* **Instructions for the task**
No line before the one containing "ring tip: (491, 528)" is to be output; retype exactly that line and all lines that follow it to the end of the records.

* **Data excerpts**
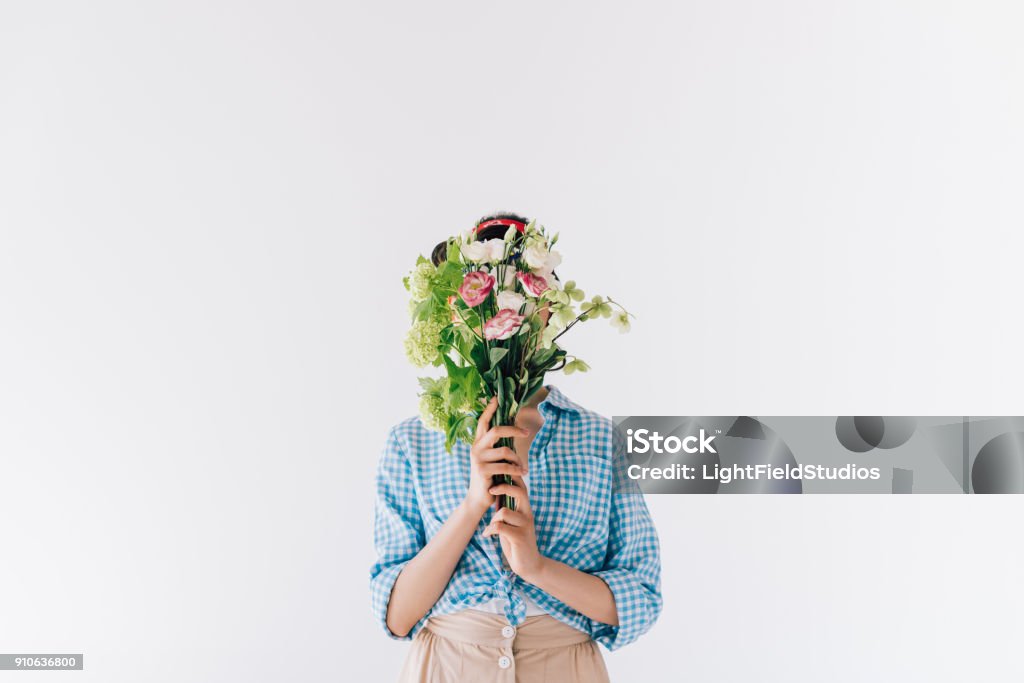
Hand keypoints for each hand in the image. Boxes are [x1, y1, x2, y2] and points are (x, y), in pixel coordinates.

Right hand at [463, 397, 527, 518]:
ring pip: (505, 450)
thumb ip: (499, 445)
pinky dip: (517, 470)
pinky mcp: (482, 470)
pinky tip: (522, 474)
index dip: (489, 409)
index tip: (496, 397)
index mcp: (478, 443)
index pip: (483, 421)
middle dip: (514, 430)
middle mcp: (476, 448)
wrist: (478, 499)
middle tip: (527, 432)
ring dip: (518, 459)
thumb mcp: (492, 459)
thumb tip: (514, 430)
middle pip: (496, 430)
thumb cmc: (490, 478)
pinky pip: (506, 466)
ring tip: (523, 467)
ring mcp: (478, 459)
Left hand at [483, 475, 544, 580]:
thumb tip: (493, 493)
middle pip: (519, 491)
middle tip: (490, 490)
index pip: (522, 486)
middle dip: (503, 487)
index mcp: (526, 509)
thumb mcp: (511, 523)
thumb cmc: (516, 542)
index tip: (497, 476)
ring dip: (493, 519)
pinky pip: (499, 527)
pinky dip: (489, 530)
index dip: (511, 477)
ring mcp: (525, 525)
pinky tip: (487, 535)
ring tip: (491, 528)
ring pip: (503, 511)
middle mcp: (528, 514)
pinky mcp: (520, 537)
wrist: (529, 565)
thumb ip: (507, 509)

* **Task output**
ring tip: (491, 528)
ring pip: (503, 511)
middle mcp: (528, 514)
pinky mcp: (520, 537)
wrist: (529, 565)
thumb ip: (507, 509)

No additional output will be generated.